I asked Khoi to tell us about his experience of Tết, including the impact COVID has had on celebrations.
“In Saigon where I live, things have been getting much better here since people have been getting vaccinated. We’re on track to having a normal life again, just in time for Tết – which is important because we need to prepare for it properly. It’s the biggest and most important holiday in Vietnam.”
Most people take a week or more off work during Tết, especially if they need to travel back to their hometown.
“Tết is very much about family,” says Khoi. “Many people come to Saigon for jobs and opportunities, and rarely have time off during the year. Tết is the only time they can go back to their hometown to see their family again. For some people, the whole purpose of Tết is so they can reunite with loved ones.”
Khoi says Tết preparations begin at least 2 weeks before the big New Year’s Day celebration.
“Tết is New Year in a nutshell, so ‘New Year, New Me’ applies. We think about changing our image and appearance, which washes away all the bad things from the previous year. We shop for new clothes, and take our time to pick the best dress so we can stand out and impress.
“Hair is also important. When I was a student, before every Tết, a popular question my friends asked was: What color are you gonna dye your hair? Most public schools here have a very strict dress code, but during Tết students can let go. So, when you’re out on the street and see some people with crazy hairstyles, chances are, they’re students expressing themselves during this time.”

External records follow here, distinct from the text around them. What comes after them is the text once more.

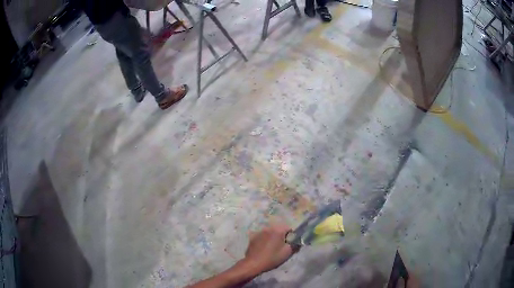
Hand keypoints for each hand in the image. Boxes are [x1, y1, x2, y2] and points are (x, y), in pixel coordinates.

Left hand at [242, 224, 297, 274]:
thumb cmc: (272, 258)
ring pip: (270, 232)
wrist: (254, 264)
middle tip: (282, 246)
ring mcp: (259, 232)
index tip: (290, 244)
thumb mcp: (287, 253)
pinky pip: (262, 236)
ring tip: (272, 248)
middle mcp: (268, 228)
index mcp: (277, 230)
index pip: (288, 228)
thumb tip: (298, 241)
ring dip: (273, 237)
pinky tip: (264, 248)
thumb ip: (295, 245)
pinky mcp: (253, 237)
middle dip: (282, 236)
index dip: (291, 236)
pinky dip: (265, 240)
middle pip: (279, 229)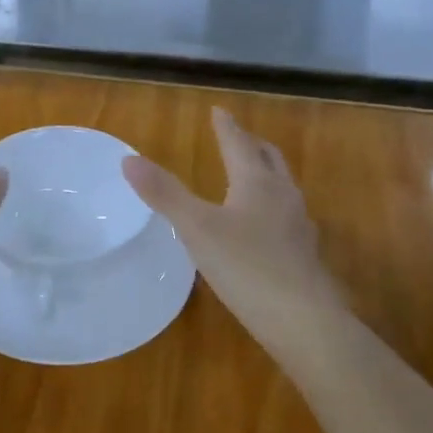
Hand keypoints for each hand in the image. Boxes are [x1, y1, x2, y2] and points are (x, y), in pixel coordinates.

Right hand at [122, 108, 343, 350]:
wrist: (303, 321)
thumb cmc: (246, 267)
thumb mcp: (196, 228)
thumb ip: (164, 193)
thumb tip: (128, 159)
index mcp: (257, 182)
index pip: (239, 144)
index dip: (226, 127)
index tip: (218, 111)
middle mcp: (283, 196)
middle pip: (269, 159)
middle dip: (251, 144)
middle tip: (237, 136)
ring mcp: (299, 226)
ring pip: (283, 187)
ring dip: (266, 173)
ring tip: (251, 176)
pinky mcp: (304, 255)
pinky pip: (287, 216)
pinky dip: (271, 206)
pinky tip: (263, 227)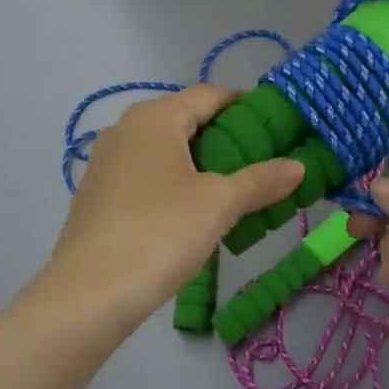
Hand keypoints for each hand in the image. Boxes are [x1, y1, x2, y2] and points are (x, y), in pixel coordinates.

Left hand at [49, 85, 302, 327]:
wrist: (90, 293)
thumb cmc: (160, 233)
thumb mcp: (219, 204)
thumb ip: (260, 180)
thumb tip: (299, 166)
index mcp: (154, 118)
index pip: (209, 95)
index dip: (244, 104)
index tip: (275, 123)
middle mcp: (125, 129)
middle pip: (185, 120)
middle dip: (224, 136)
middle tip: (261, 160)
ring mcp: (105, 162)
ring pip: (164, 150)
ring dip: (199, 162)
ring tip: (232, 188)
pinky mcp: (97, 194)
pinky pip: (145, 174)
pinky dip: (173, 182)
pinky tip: (190, 211)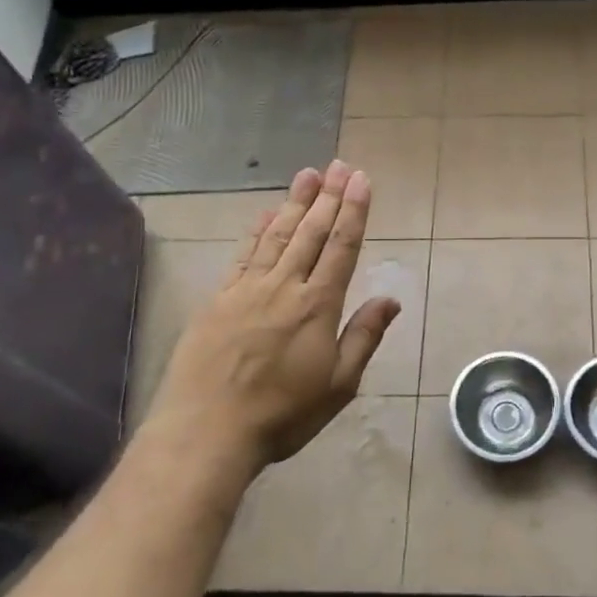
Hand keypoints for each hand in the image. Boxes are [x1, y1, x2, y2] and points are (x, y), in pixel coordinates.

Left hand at [146, 160, 399, 474]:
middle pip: (311, 232)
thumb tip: (391, 299)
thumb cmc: (282, 414)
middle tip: (338, 165)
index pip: (341, 247)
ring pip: (277, 235)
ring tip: (308, 174)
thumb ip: (364, 337)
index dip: (353, 211)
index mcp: (317, 305)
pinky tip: (265, 213)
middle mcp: (284, 286)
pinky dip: (256, 229)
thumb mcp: (338, 385)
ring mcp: (247, 289)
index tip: (360, 179)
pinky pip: (243, 254)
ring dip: (295, 202)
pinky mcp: (218, 299)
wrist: (205, 431)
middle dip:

Another important tradition, Khoi says, is to take care of their house. It’s believed that doing this brings fortune to the household. This includes cleaning and decorating (particularly in Tết colors of red and yellow), with special attention paid to the altar.
"Worshiping our ancestors is a very important tradition in Vietnam, especially during Tết. Thanks to them, we can enjoy the life we have today."
“So, we cook some food, but we don’t eat it right away. We put it up on the altar first and pray. This is how we express gratitude towards them, and how we symbolically invite them to join and have a meal with us for New Year.”
“The food most associated with Tết is Banh Chung, which roughly translates to Square Sticky Rice Cake. It contains sticky rice, mung bean and pork belly, all wrapped in banana leaves. It takes a lot of time and effort to make.”
Once preparations are complete, everyone waits in anticipation for the first full moon. I asked Khoi to share what happens on New Year’s Day, and how the celebration unfolds.
“On New Year’s Day, fireworks light up the sky at 12am. People flock to the street to be part of the beautiful, vibrant atmosphere. In the morning, adults put money in red envelopes to give to kids and say blessings to each other. Then, we go on to have a big feast and drink. After that, we relax and do activities like singing karaoke and playing board and card games.”
It sounds like a magical time in Vietnam, so I wasn’t surprised when Khoi said anyone thinking of visiting Vietnam should plan their trip during Tết!
“Tết is one of the best reasons to come to Vietnam. You get to experience Vietnam in its purest form and learn about many unique traditions. Most of all, everyone will be in holiday spirit, so even if you travel alone, they will surely invite you to celebrate with them.”
I’m so grateful to Khoi for sharing his experience of Lunar New Year in Vietnam. To all Skedulo employees, customers, partners, and everyone across the world who also observes this very special holiday, I wish you a very Happy Lunar New Year!